Spatial grounding data:
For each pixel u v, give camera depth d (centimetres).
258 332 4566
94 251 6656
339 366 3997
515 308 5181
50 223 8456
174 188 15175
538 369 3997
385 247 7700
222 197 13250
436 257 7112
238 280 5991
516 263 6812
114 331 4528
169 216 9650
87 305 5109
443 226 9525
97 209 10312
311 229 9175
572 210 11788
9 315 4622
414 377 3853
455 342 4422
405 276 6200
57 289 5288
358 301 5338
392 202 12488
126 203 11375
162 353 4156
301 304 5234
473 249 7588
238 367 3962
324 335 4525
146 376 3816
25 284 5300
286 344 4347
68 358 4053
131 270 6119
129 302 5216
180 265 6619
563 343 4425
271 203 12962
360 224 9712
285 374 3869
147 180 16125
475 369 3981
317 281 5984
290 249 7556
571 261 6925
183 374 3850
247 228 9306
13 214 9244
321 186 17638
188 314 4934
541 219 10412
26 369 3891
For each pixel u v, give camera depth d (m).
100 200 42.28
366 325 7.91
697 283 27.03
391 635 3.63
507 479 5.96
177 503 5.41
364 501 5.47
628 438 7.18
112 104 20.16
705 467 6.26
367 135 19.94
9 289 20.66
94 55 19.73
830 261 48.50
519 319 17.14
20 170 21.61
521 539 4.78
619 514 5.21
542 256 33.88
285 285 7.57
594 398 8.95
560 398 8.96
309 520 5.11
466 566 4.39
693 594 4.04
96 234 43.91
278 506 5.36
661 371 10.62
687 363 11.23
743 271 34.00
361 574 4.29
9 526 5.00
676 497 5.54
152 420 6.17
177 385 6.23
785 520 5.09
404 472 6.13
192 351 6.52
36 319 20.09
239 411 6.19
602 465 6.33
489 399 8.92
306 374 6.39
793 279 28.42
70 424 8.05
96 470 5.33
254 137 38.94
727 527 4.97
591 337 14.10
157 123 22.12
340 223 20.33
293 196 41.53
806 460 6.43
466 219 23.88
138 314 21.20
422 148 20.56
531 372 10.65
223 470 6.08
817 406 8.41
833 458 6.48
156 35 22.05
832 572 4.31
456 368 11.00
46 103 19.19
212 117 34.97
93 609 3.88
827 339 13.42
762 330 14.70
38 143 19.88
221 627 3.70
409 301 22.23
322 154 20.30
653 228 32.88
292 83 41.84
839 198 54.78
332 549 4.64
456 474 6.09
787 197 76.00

HOW TO COMPLETE THIS TASK:
Within the entries above, find each line where "give" appears; copy every one.

FINAL ANSWER:
For each pixel u v, give camera depth d (centimetres).
For each pixel u v, give camera depth d (m).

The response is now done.